Coco is still not thrilled to be dropped off at school, but she likes her teachers and they promise me that her tears dry very quickly. In pictures, she's always looking happy or focused, raking the yard or coloring or playing in the sandbox or washing her hands. When I ask her at home if she had fun at school, she always responds very enthusiastically, "Uh-huh!" so it's just that initial moment of separation that SHREDS MY HEART on a daily basis.
Zuzu, on the other hand, has had a seamless transition in terms of drop-off. A hug, a kiss, a see-ya-later, got-stuff-to-do. When we went to an ice cream social for parents at the school on Friday afternoon, Zuzu didn't even hang out with us. She was super excited to see us, but then went off to hang out with her friends who were also too cool for their parents. But it warmed my heart on Friday morning to see her run over to the toddler house playground (with her bestie) to comfort Coco when I was leaving. Coco quit crying when she saw Zuzu, so I'm really happy they are at the same place.
Both girls have been pretty worn out and tired from the new transition (David and me, too!) so Coco goes to bed easily and Zuzu gets tantrumy in the evenings (charming). The other night she demanded something and said, "If you don't do this, I'm going to BREAK ALL YOUR THINGS!"
(She talks to her dolls A LOT about "consequences," which is pretty reflective of how often we're having those conversations at home.)
We also have hit the wall on what Zuzu wears.
Now, here's the thing. I LOVE dressing my kids. I love picking out their clothes. I love seeing them in cute outfits. I think that part of it is just that I happen to enjoy clothes, but part of it also is that since I'm not with my kids all day, I want the people who are with them to see that they are loved and well cared for and the only way I know how to do that is by dressing them in matching outfits and brushing their hair. They may be stained and ratty and tangled by the end of the day, but they at least they start the day looking like someone cares about them.
(Sidenote: I totally realize that no one is actually judging me if my kids are dressed like ragamuffins because people understand stubborn toddlers and preschoolers, and I certainly am not judging people whose kids clearly are picking out their own clothes, but it still makes me feel better when they are wearing cute outfits.)
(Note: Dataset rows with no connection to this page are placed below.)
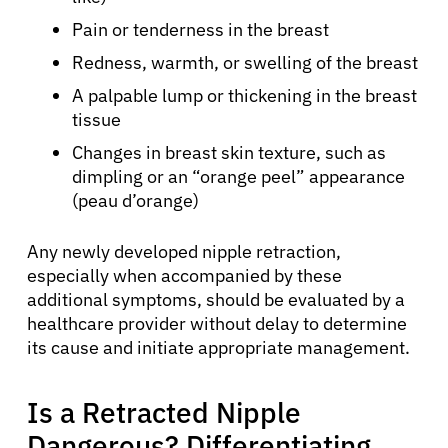
Pain or tenderness in the breast
Redness, warmth, or swelling of the breast
A palpable lump or thickening in the breast
tissue
Changes in breast skin texture, such as
dimpling or an “orange peel” appearance
(peau d’orange)
Any newly developed nipple retraction,
especially when accompanied by these
additional symptoms, should be evaluated by a
healthcare provider without delay to determine
its cause and initiate appropriate management.
Is a Retracted Nipple
Dangerous? Differentiating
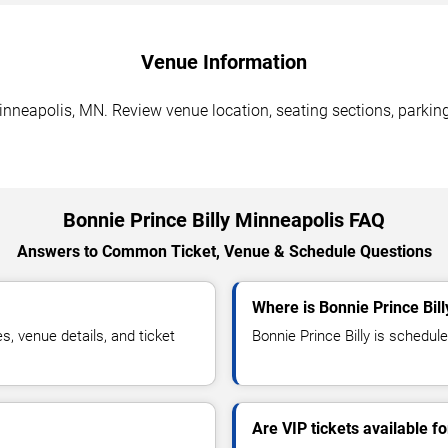
Venue Information
inneapolis, MN. Review venue location, seating sections, parking
Bonnie Prince Billy Minneapolis FAQ
Answers to Common Ticket, Venue & Schedule Questions
Where is Bonnie Prince Bil
, venue details, and ticket
Bonnie Prince Billy is schedule
Are VIP tickets available fo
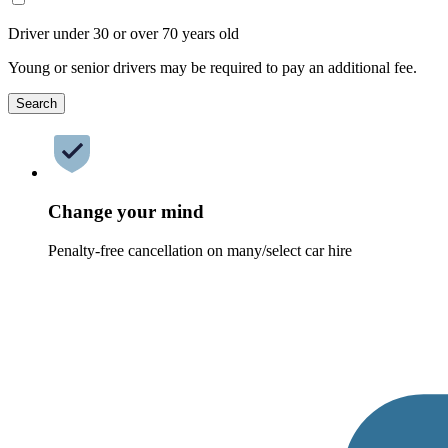
Driver under 30 or over 70 years old
Young or senior drivers may be required to pay an additional fee.
Search
Change your mind
Penalty-free cancellation on many/select car hire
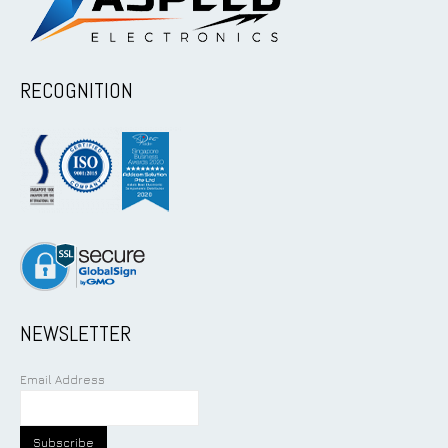
RECOGNITION
NEWSLETTER
Email Address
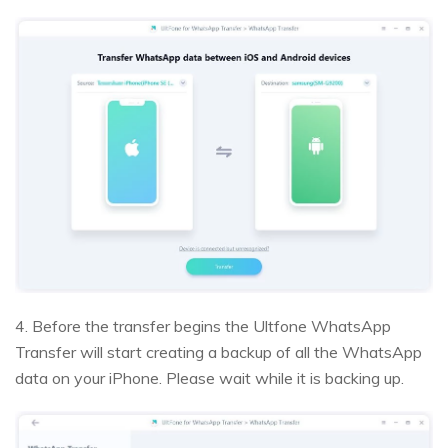
4. Before the transfer begins the Ultfone WhatsApp
Transfer will start creating a backup of all the WhatsApp
data on your iPhone. Please wait while it is backing up.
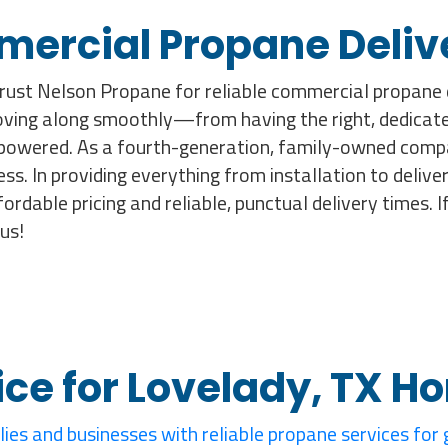
mercial Propane Deliv
rust Nelson Propane for reliable commercial propane d
moving along smoothly—from having the right, dedicate
powered. As a fourth-generation, family-owned compa
ess. In providing everything from installation to deliv
fordable pricing and reliable, punctual delivery times.
us!
ice for Lovelady, TX 
lies and businesses with reliable propane services for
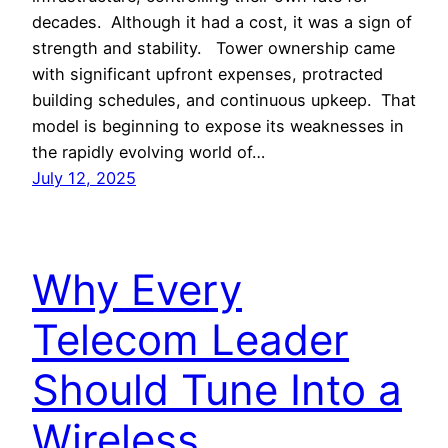
decades. Although it had a cost, it was a sign of
strength and stability. Tower ownership came
with significant upfront expenses, protracted
building schedules, and continuous upkeep. That
model is beginning to expose its weaknesses in
the rapidly evolving world of…
July 12, 2025
Why Every
Telecom Leader
Should Tune Into a
Wireless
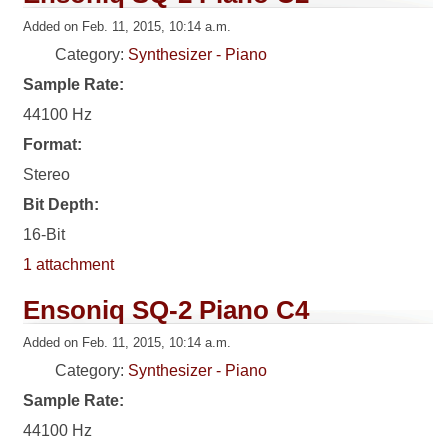
Added on Feb. 11, 2015, 10:14 a.m.
Category:
Synthesizer - Piano
Sample Rate:
44100 Hz
Format:
Stereo
Bit Depth:
16-Bit
1 attachment
Ensoniq SQ-2 Piano C4
Added on Feb. 11, 2015, 10:14 a.m.
Category:
Synthesizer - Piano
Sample Rate:
44100 Hz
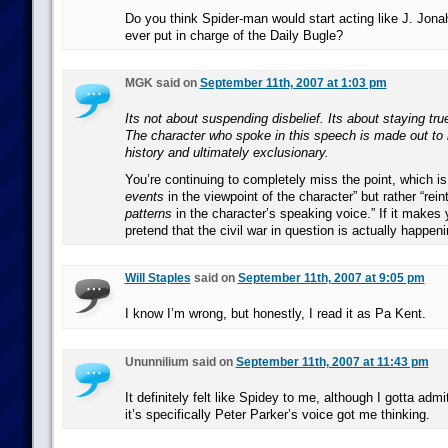
Do you think Spider-man would start acting like J. Jon
ever put in charge of the Daily Bugle?
MGK said on
September 11th, 2007 at 1:03 pm
Its not about suspending disbelief. Its about staying tru
The character who spoke in this speech is made out to 
history and ultimately exclusionary.
You’re continuing to completely miss the point, which is 
events
in the viewpoint of the character” but rather “rein
patterns
in the character’s speaking voice.” If it makes y
pretend that the civil war in question is actually happen
Will Staples
said on
September 11th, 2007 at 9:05 pm
I know I’m wrong, but honestly, I read it as Pa Kent.
Ununnilium said on
September 11th, 2007 at 11:43 pm
It definitely felt like Spidey to me, although I gotta adm
it’s specifically Peter Parker’s voice got me thinking.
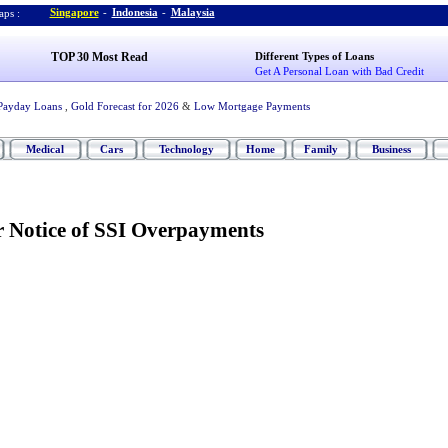
Singapore
-
Indonesia
-
Malaysia
ps :
TOP 30 Most Read
Different Types of Loans
Get A Personal Loan with Bad Credit
Payday Loans
,
Gold Forecast for 2026
&
Low Mortgage Payments
Medical
Cars
Technology
Home
Family
Business
r Notice of SSI Overpayments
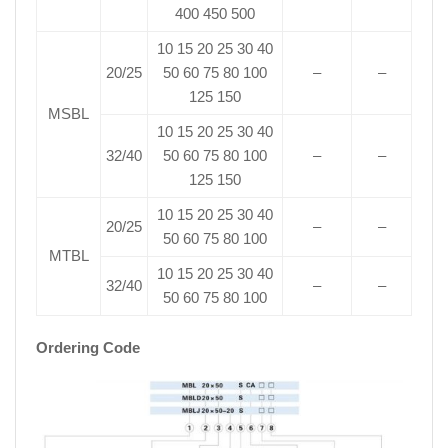
400 450 500
10 15 20 25 30 40
20/25
50 60 75 80 100
–
–
125 150
MSBL
10 15 20 25 30 40
32/40
50 60 75 80 100
–
–
125 150
10 15 20 25 30 40
20/25
–
–
50 60 75 80 100
MTBL
10 15 20 25 30 40
32/40
–
–
50 60 75 80 100
Ordering Code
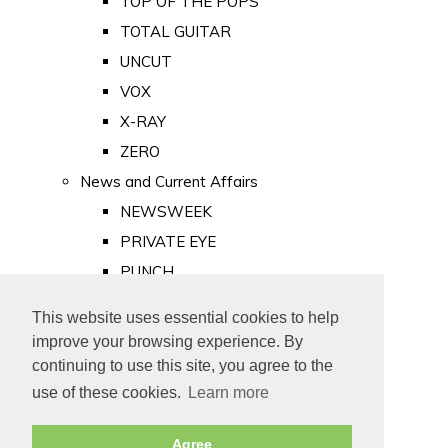
TOP OF THE POPS
TOTAL GUITAR
UNCUT
VOX
X-RAY
ZERO
News and Current Affairs
NEWSWEEK
PRIVATE EYE
PUNCH
TIME
This website uses essential cookies to help
Old Newspapers
improve your browsing experience. By
Royalty
continuing to use this site, you agree to the
MAJESTY
use of these cookies.
Learn more
ROYAL LIFE
Agree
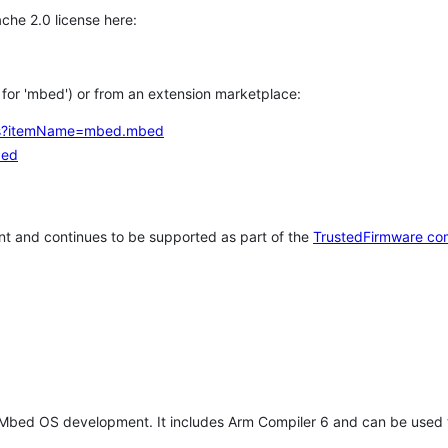
che 2.0 license here:
h for 'mbed') or from an extension marketplace:
tems?itemName=mbed.mbed
bed
t and continues to be supported as part of the
TrustedFirmware co
 Mbed OS development. It includes Arm Compiler 6 and can be used 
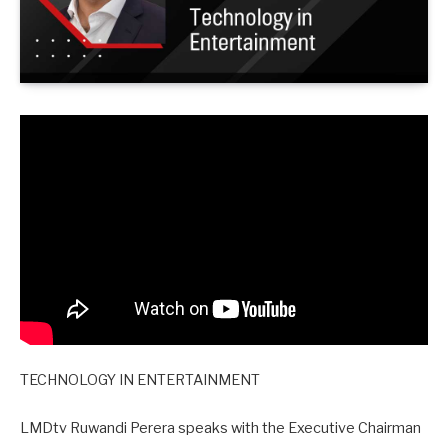
TECHNOLOGY IN ENTERTAINMENT
LMDtv Ruwandi Perera speaks with the Executive Chairman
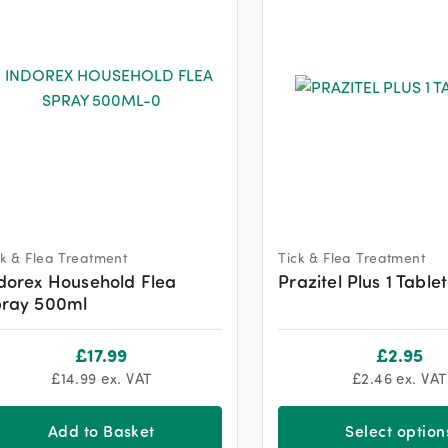
ck & Flea Treatment
Tick & Flea Treatment
dorex Household Flea
Prazitel Plus 1 Tablet
ray 500ml
£
17.99
£
2.95
£
14.99
ex. VAT
£
2.46
ex. VAT
Add to Basket
Select option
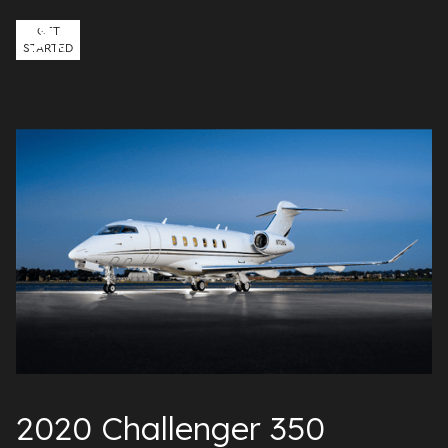
GET
STARTED
2020 Challenger 350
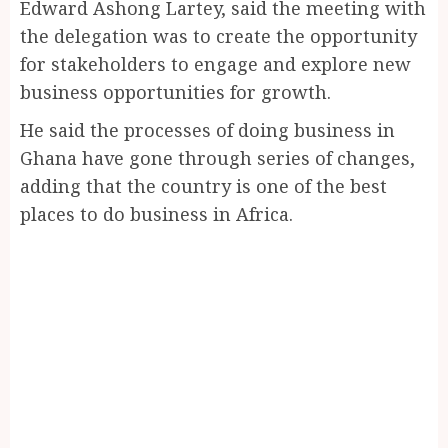
Edward Ashong Lartey, said the meeting with
the delegation was to create the opportunity
for stakeholders to engage and explore new
business opportunities for growth.
He said the processes of doing business in
Ghana have gone through series of changes,
adding that the country is one of the best
places to do business in Africa.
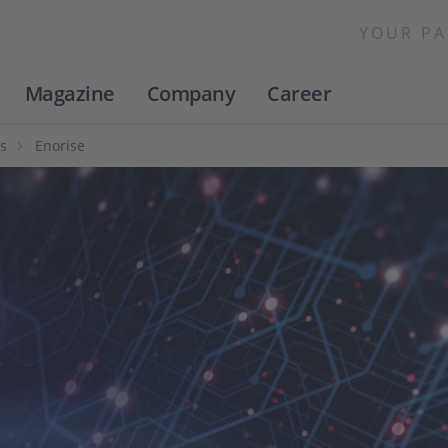
YOUR PA
Magazine
Company
Career
s
Enorise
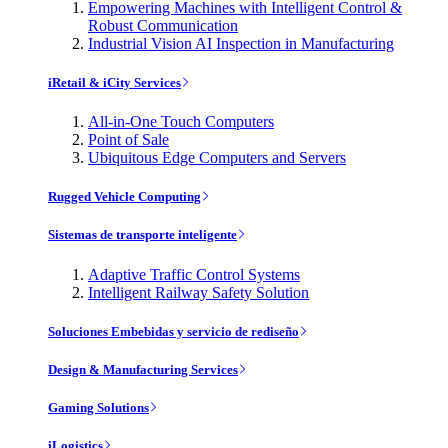
Empowering Machines with Intelligent Control &
Robust Communication
Industrial Vision AI Inspection in Manufacturing
iRetail & iCity Services
All-in-One Touch Computers
Point of Sale
Ubiquitous Edge Computers and Servers
Rugged Vehicle Computing
Sistemas de transporte inteligente
Adaptive Traffic Control Systems
Intelligent Railway Safety Solution
Soluciones Embebidas y servicio de rediseño
Design & Manufacturing Services
Gaming Solutions
iLogistics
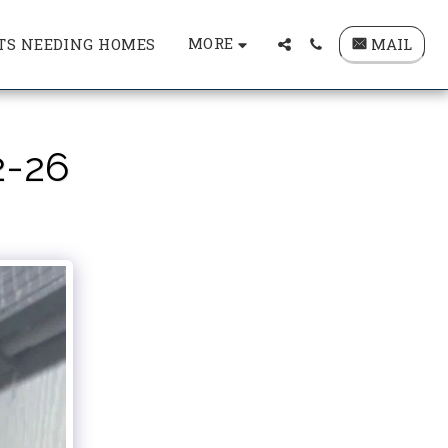
MORE
MAIL
TS NEEDING HOMES
2-26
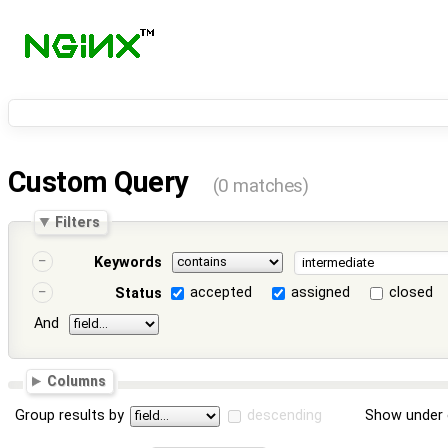
Custom Query
(0 matches)
Filters
Keywords
accepted
assigned
closed
Status
And
Columns
Group results by
descending
Show under 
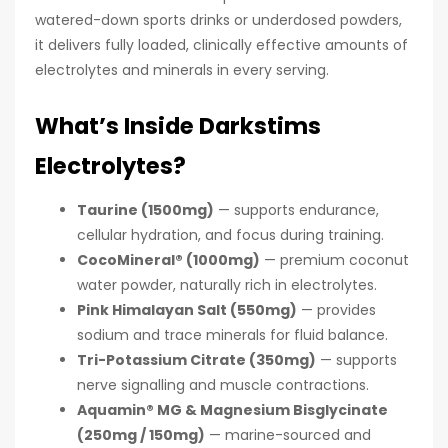
watered-down sports drinks or underdosed powders,
it delivers fully loaded, clinically effective amounts of
electrolytes and minerals in every serving.
What’s Inside Darkstims
Electrolytes?
Taurine (1500mg)
— supports endurance,
cellular hydration, and focus during training.
CocoMineral® (1000mg)
— premium coconut
water powder, naturally rich in electrolytes.
Pink Himalayan Salt (550mg)
— provides
sodium and trace minerals for fluid balance.
Tri-Potassium Citrate (350mg)
— supports
nerve signalling and muscle contractions.
Aquamin® MG & Magnesium Bisglycinate
(250mg / 150mg)
— marine-sourced and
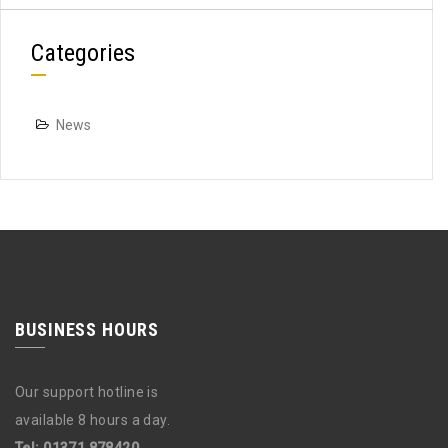
Categories
News
BUSINESS HOURS
Our support hotline is
available 8 hours a day.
I am willing to work with what Zuzu wants (mostly dresses, the softer and twirlier the better). But I like to give her two options and have her choose. This worked pretty well last year. This year, though, she'll say, "No, I'll show you what I am going to wear." And she'll go to the closet and pull out something else. This results in me hiding a lot of clothes, but I can only do so much. She has adorable shorts outfits that I'm begging/bribing/manipulating her to wear, but she's not having it. Today she insisted on wearing a ratty pair of leggings with her new favorite t-shirt (a rainbow shirt from Target) even though it's going to be 85 degrees today and I tried to convince her to wear shorts. So I guess she dresses herself now and I just learn how to roll with it and be flexible. Insert gritted-teeth emoji.
Also? Yesterday I asked if she wanted an orange with lunch. "I'm not really into oranges anymore, Mommy."